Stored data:
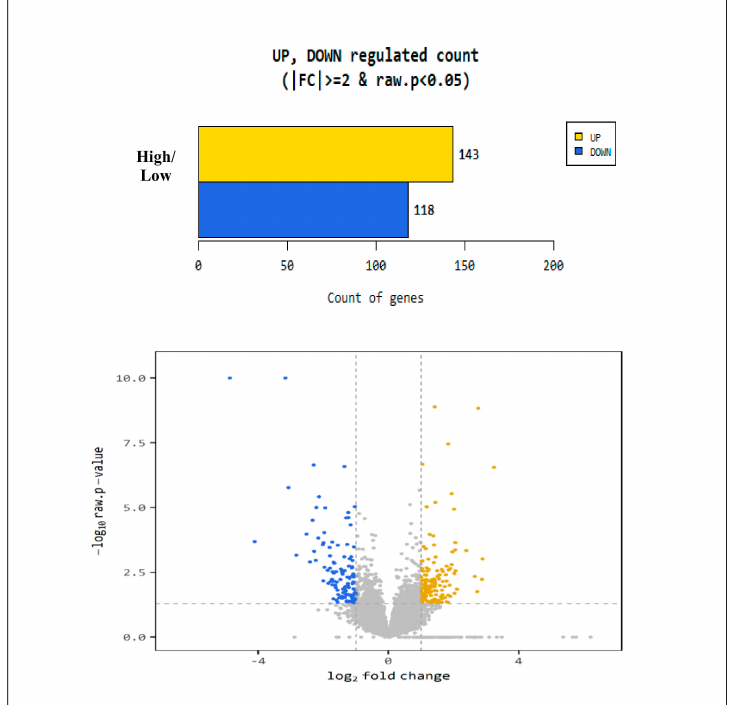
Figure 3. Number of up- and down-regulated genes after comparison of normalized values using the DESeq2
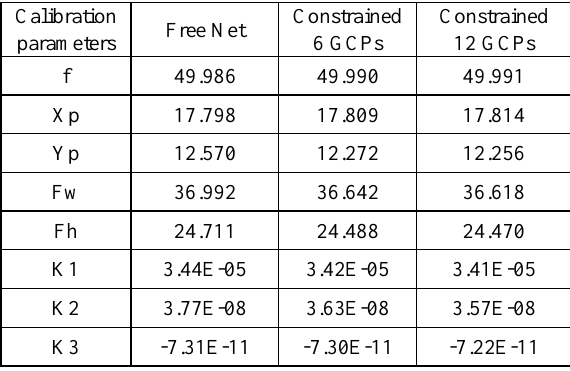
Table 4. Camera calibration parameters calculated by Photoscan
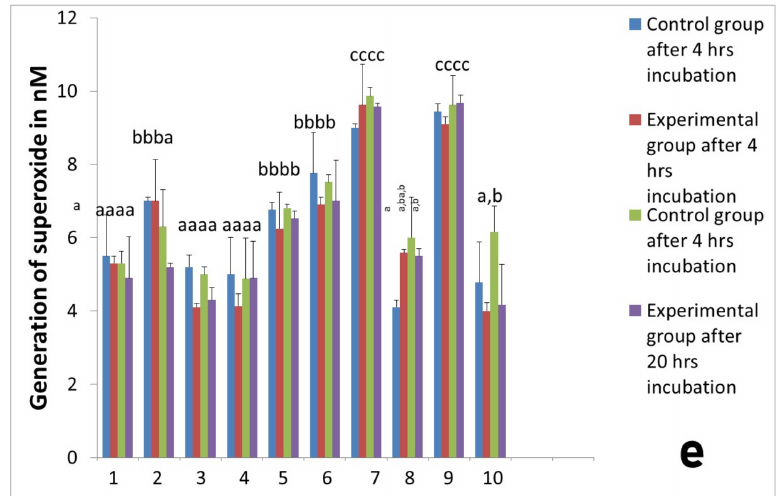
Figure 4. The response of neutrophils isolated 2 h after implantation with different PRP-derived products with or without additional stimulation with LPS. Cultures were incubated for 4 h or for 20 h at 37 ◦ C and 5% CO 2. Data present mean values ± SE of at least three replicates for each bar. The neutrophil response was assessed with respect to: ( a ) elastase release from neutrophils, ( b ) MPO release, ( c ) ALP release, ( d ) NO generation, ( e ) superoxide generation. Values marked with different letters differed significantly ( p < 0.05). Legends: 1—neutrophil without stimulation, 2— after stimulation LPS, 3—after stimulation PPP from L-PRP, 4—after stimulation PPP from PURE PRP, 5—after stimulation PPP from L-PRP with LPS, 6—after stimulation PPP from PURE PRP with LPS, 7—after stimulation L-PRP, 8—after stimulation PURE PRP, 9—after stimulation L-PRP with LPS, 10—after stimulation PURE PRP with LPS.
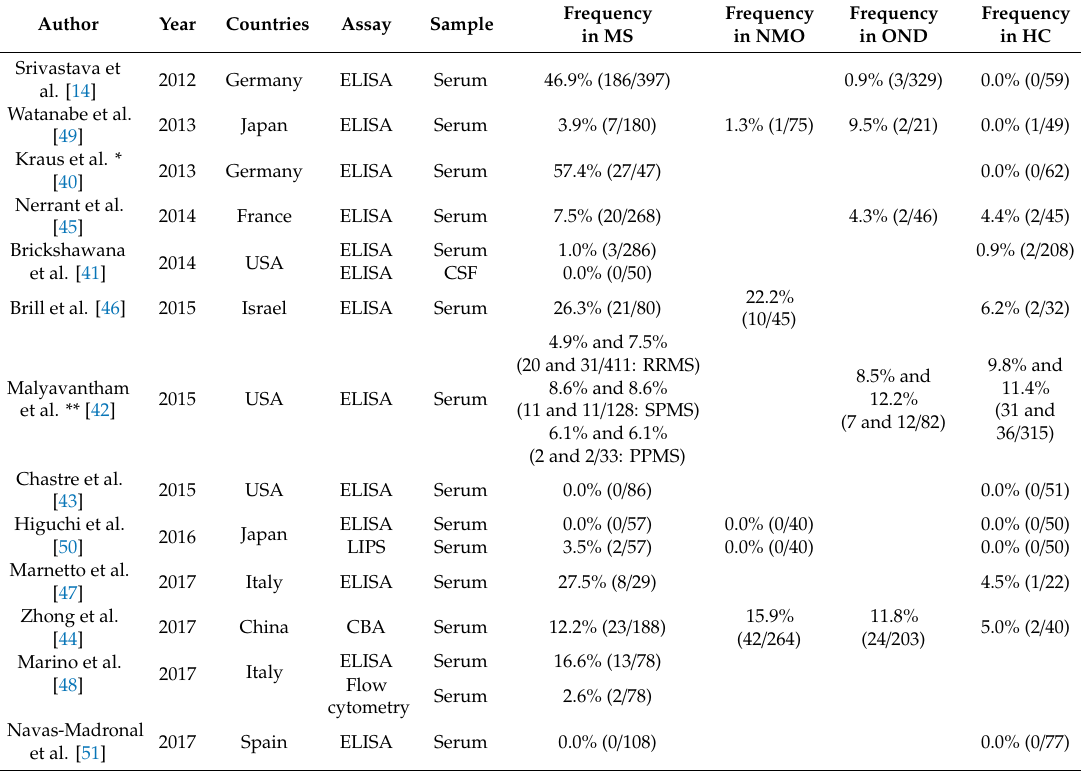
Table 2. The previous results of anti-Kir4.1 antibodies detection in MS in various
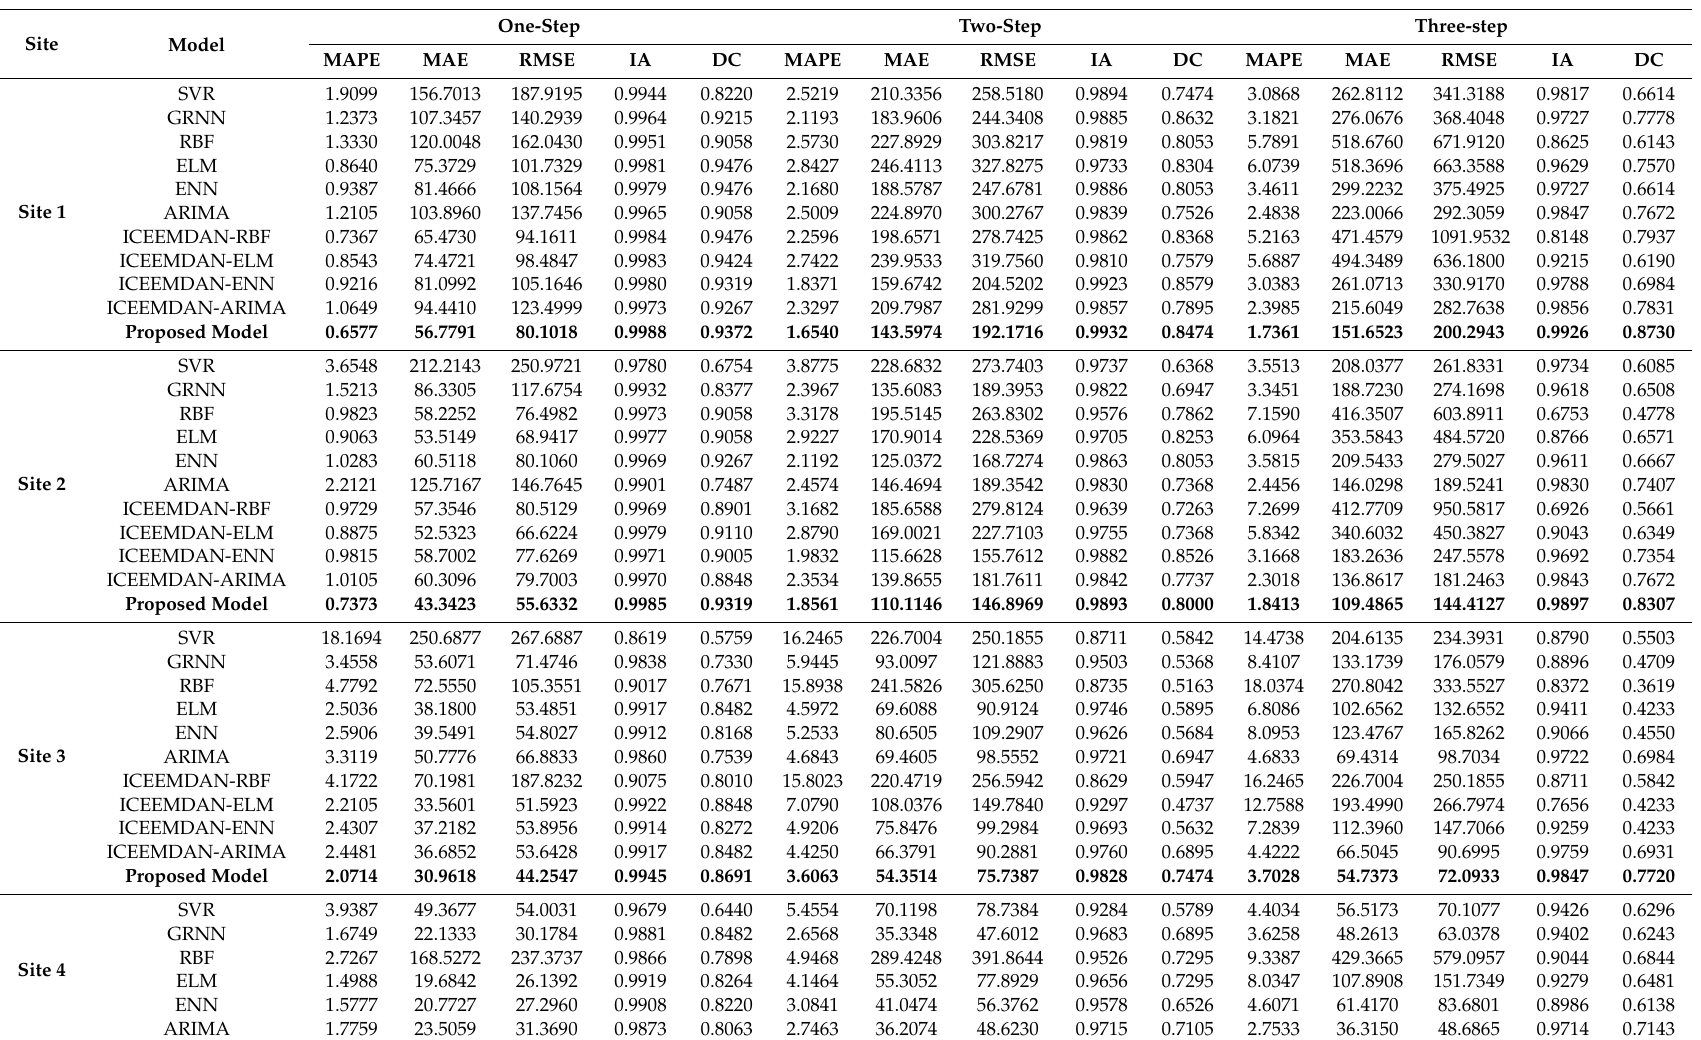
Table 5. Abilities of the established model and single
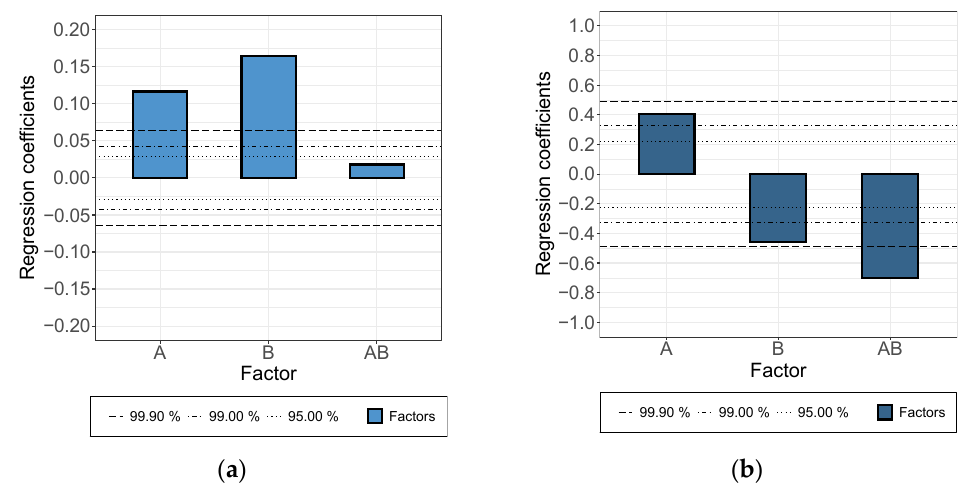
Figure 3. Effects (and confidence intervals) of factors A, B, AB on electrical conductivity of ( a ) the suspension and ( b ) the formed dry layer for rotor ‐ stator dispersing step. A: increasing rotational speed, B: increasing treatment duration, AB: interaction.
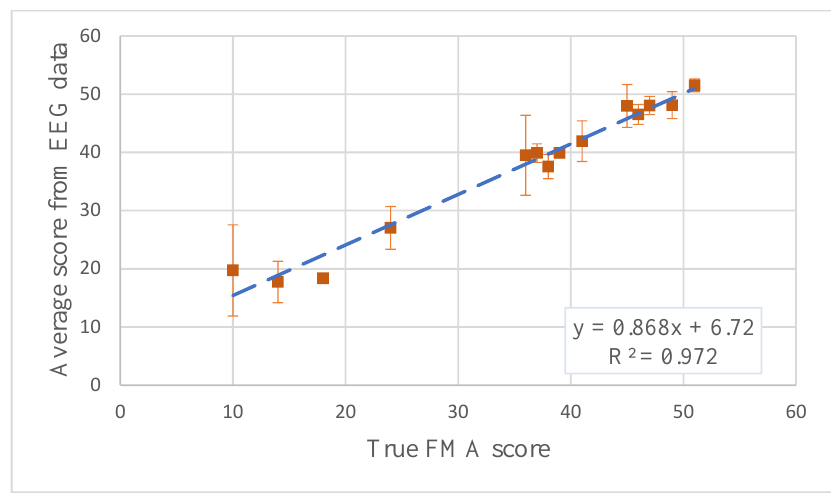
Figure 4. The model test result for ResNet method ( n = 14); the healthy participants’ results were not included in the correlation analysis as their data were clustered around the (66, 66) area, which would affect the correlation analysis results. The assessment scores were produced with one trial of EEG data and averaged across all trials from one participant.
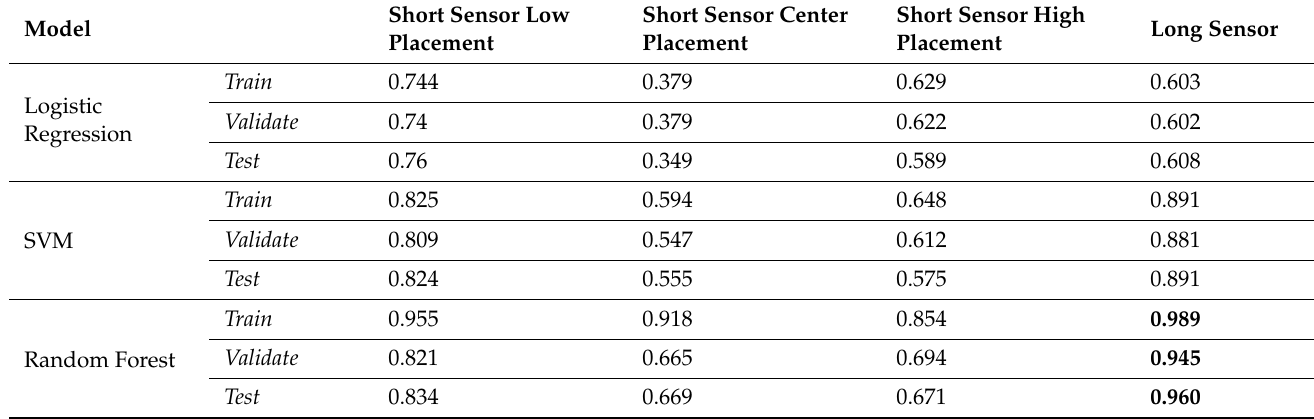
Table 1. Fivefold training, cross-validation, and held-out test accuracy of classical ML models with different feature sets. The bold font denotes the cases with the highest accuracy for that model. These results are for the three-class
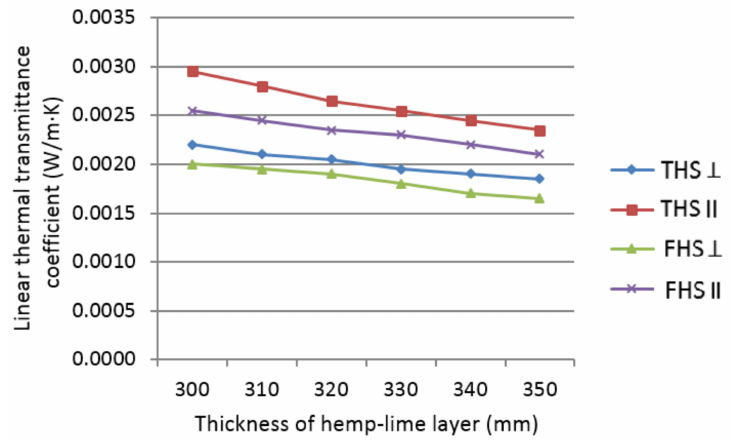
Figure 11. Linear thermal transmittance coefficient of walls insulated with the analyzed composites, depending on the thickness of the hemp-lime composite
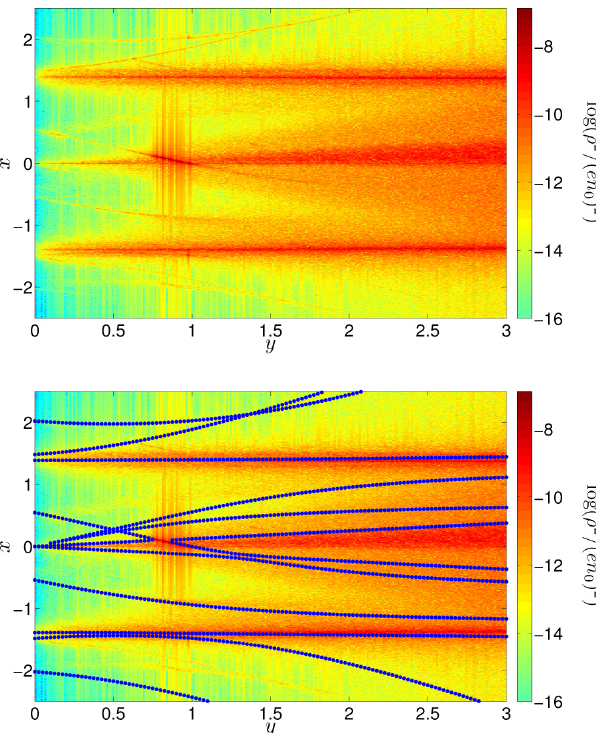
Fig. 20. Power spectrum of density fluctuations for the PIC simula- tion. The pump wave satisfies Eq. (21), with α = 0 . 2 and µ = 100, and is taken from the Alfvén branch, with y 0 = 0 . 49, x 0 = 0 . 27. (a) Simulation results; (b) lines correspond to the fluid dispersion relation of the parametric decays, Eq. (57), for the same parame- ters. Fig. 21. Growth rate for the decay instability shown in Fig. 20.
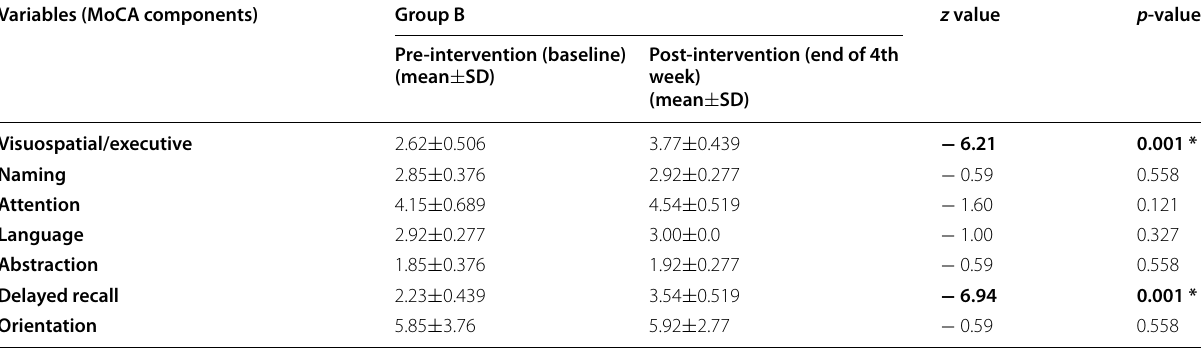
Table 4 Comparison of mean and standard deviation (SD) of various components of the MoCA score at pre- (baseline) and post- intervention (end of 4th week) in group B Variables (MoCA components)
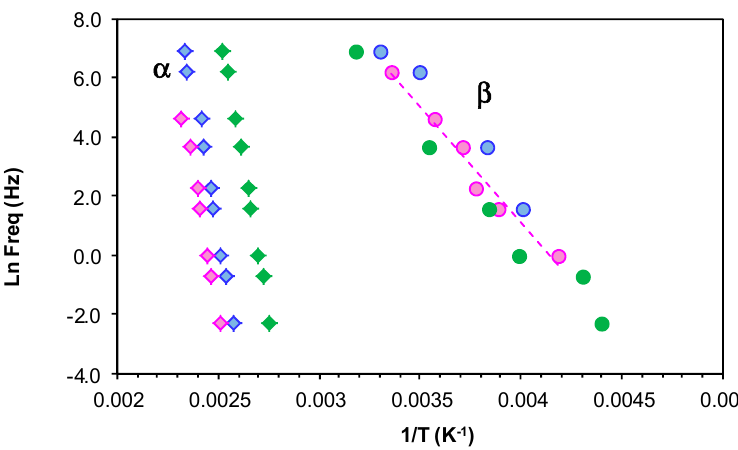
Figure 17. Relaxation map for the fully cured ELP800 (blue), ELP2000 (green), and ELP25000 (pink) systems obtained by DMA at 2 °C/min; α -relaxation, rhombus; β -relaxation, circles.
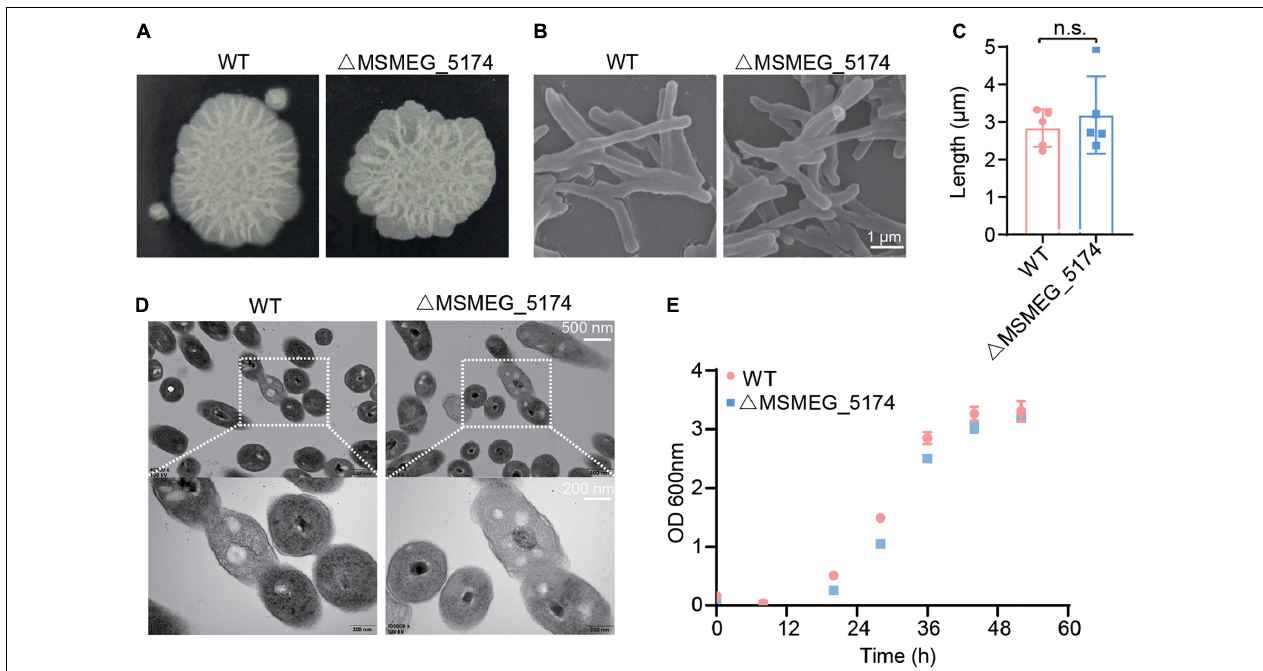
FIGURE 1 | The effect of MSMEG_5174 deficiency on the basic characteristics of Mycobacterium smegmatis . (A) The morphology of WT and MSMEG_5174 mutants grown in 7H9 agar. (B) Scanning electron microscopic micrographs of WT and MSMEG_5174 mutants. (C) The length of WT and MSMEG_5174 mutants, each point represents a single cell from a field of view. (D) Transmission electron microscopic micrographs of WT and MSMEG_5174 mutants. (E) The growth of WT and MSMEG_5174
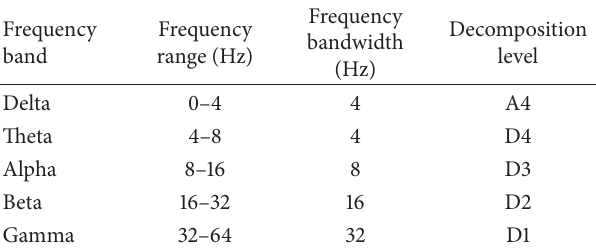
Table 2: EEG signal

Brief :: When you reach the line that has "Table 2. The" in the data above, start repeating lines exactly, and stop after the line that has "Figure 4. The model"; pictures stay out.

Exercise output ::
Table 2. The previous results of anti-Kir4.1 antibodies detection in MS in various
Table 5. Abilities of the established model and single
Figure 3. Effects (and confidence intervals) of factors A, B, AB on electrical conductivity of ( a ) the suspension and ( b ) the formed dry layer for rotor ‐ stator dispersing step. A: increasing rotational speed, B: increasing treatment duration, AB: interaction.
Figure 4. The model test result for ResNet method ( n = 14); the healthy participants’ results were not included in the correlation analysis as their data were clustered around the (66, 66) area, which would affect the correlation analysis results. The assessment scores were produced with one trial of EEG data and averaged across all trials from one participant.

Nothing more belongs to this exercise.